Vu! War Machine, de David Michôd.

5 août 2017

Vu! War Machine, de David Michôd.

Lorsque la guerre en Afghanistan s’embourbe, le gouvernement américain fait appel au général Glen McMahon, déjà en place en Irak, pour remplacer le chef des opérations au pied-levé et mettre fin au conflit. Leader né plein de convictions, le général est persuadé d’avoir les solutions pour gagner la guerre et libérer le peuple afghan. Avec son équipe, il entreprend de mettre en action ses théories de contre-insurrection, mais il est vite rattrapé par le manque de bonne volonté du gouvernement et l’ingérence des médias.

Un film original Netflix mettant en scène Brad Pitt, ça ne se loupe pas, n’est-ce pas ? Encore moins un film écrit et réalisé par David Michôd, l’australien à qui l’ont doit l’acclamé Animal Kingdom (que je n’ai toujours pas vu) et le western dystopique The Rover (que j’avais bien aimé).

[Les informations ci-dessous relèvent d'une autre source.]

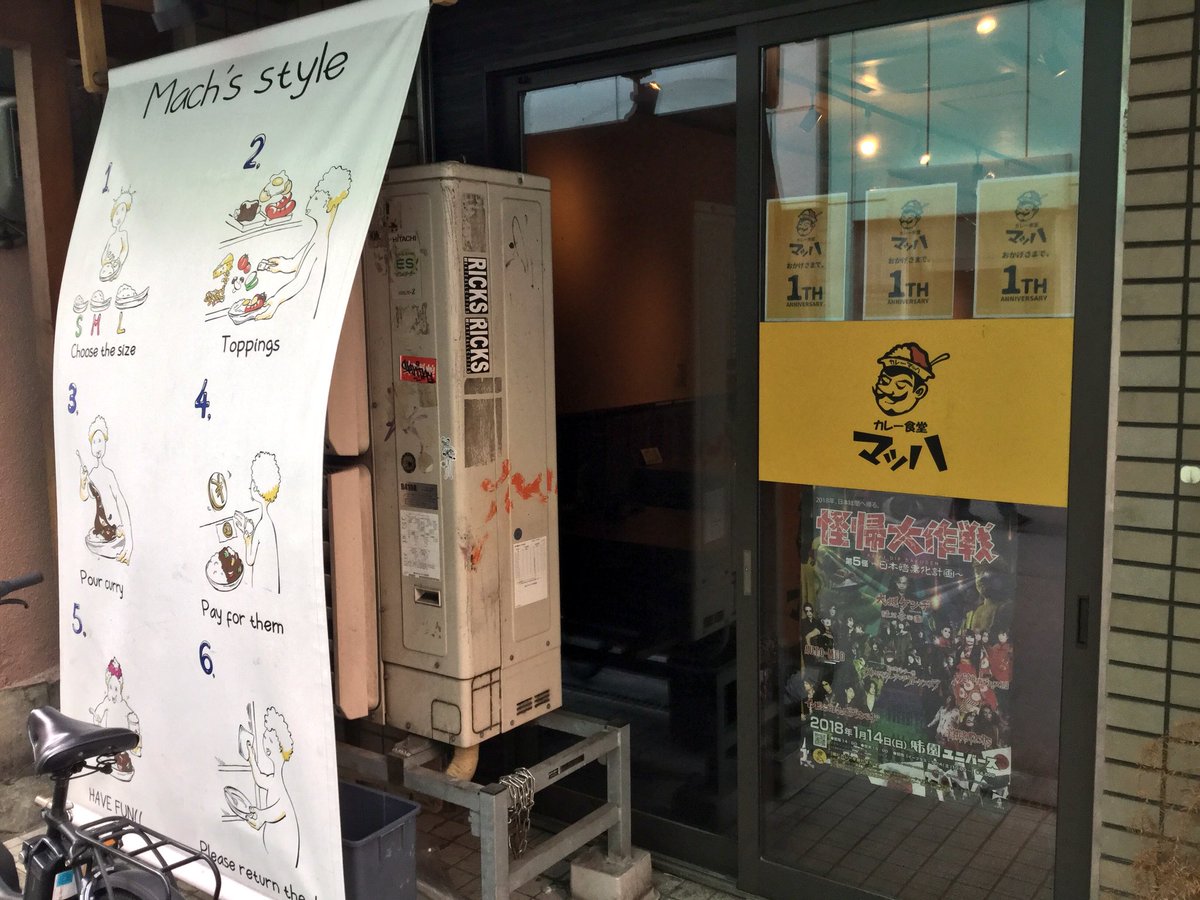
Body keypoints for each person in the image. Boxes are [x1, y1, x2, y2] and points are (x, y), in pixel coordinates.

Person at [256, 166, 352, 320]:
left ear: (328, 206)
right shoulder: (316, 238)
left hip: (305, 313)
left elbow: (299, 282)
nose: (310, 200)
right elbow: (296, 263)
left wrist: (276, 300)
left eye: (316, 198)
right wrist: (281, 264)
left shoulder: (320, 244)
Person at [245, 707, 299, 866]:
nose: (265, 743)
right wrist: (251, 758)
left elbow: (281, 810)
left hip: (284, 848)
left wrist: (262, 815)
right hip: (274, 845)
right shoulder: (274, 779)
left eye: (269, 740)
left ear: (281, 747)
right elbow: (260, 779)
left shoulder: (281, 783)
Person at [79, 416, 133, 564]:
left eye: (100, 441)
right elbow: (84, 496)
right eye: (94, 442)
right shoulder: (92, 474)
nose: (97, 446)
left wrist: (129, 541)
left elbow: (119, 499)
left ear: (105, 443)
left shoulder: (109, 474)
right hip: (100, 530)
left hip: (114, 530)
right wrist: (83, 481)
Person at [90, 658, 140, 781]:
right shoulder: (106, 703)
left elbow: (131, 715)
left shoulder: (123, 706)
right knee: (107, 752)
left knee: (121, 754)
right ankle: (108, 763)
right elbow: (99, 712)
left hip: (121, 740)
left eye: (116, 689)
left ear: (121, 689)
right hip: (108, 739)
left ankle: (122, 766)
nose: (113, 693)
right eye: (111, 688)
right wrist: (97, 718)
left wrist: (132, 718)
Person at [243, 451, 281, 593]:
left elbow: (250, 560)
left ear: (256, 488)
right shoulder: (269, 524)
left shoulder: (261, 526)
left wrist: (247, 538)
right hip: (271, 586)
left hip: (262, 587)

J’ai assez vite déchanté, même si j’ai longtemps gardé espoir qu’il se « passe » quelque chose qui me force à revoir mon jugement.

War Machine est une adaptation du livre The Operators, écrit par Michael Hastings, un journaliste du magazine Rolling Stone et auteur d’un article pour le même magazine qui précipitera la chute du général.

C’est d’ailleurs ce même Hastings, ou plutôt son alter-ego fictif Sean Cullen, interprété par Scoot McNairy, qui narre le film, retraçant le parcours du général et présentant les membres de son équipes. Ce point de vue d’insider permet de situer le contexte assez efficacement. Mais pas le ton.

C’est, à mon sens, le plus gros problème du film. De prime abord, on a l’impression que War Machine pourrait être un film sérieux, presque une enquête d’investigation sur des faits très récents (2009-2010). Et en même temps, on se demande parfois si ce n’est pas une espèce de parodie déguisée.

À commencer par l’interprétation très particulière de Brad Pitt. À croire que les films de guerre ne lui réussissent pas trop ces derniers temps. Je l’avais déjà trouvé moyen dans le très moyen Fury, c’est encore le cas ici. Pendant tout le film, l’acteur reste figé dans une grimace permanente qui lui donne des airs de gentil simplet, bien loin de sa géniale performance dans Inglorious Basterds. Suivant les scènes, le général est dépeint tantôt comme un rêveur psycho-rigide (en ce qui concerne la guerre, notamment face à ses supérieurs) tantôt comme inapte (en ce qui concerne les relations sociales, notamment face à sa femme).

Est-ce que le général est un héros incompris, qui échoue dans sa mission seulement parce qu’il n’est pas aidé par ses dirigeants ? ou bien un imbécile heureux, accroché à des idées dépassées et inapplicables, qui rejette ses erreurs sur ses supérieurs ?

Le reste du casting est très solide, sur le papier. L’expérimenté Ben Kingsley joue un président afghan caricatural et le sous-estimé Topher Grace un conseiller du général. On retrouve également, pèle-mêle, Emory Cohen, bien meilleur que dans The OA, RJ Cyler, Anthony Michael Hall, Will Poulter, Keith Stanfield, mais aussi Alan Ruck, Meg Tilly, Griffin Dunne, Josh Stewart, et même Tilda Swinton et Russell Crowe.

Tous font de leur mieux, certains s’en sortent mieux que d’autre, mais le problème reste ailleurs.

Toujours dans le ton.

War Machine est un film de guerre, d’accord. Bon, ne vous attendez à une version afghane du Soldat Ryan, il n’en est rien. D’ailleurs les affrontements sont réduits au strict minimum (et manquent d’envergure). Par contre, qu’est-ce que ça jacte. Réunion par-ici, discussion par-là, nouvelle réunion, présentation, et ainsi de suite.

Ça jacte, mais on comprend pas trop ce que ça raconte. Ou plutôt ce que ça cherche à raconter.

Est-ce que War Machine est un film qui veut dénoncer les dysfonctionnements de l’armée américaine, une politique gouvernementale hasardeuse et contradictoire, et une position de gendarme du monde contre-productive ? ou bien est-ce juste une satire visant à tourner en ridicule un homme qui a osé critiqué son président dans la presse en le faisant passer pour un idiot ?

J’aurais bien aimé avoir un semblant de réponse à cette question.

Non seulement je n’en ai pas eu, mais, en plus, je ne me suis jamais senti impliqué et je n’ai pas ri. Par contre, je me suis ennuyé ferme. Autant dire que je ne vous recommande pas War Machine.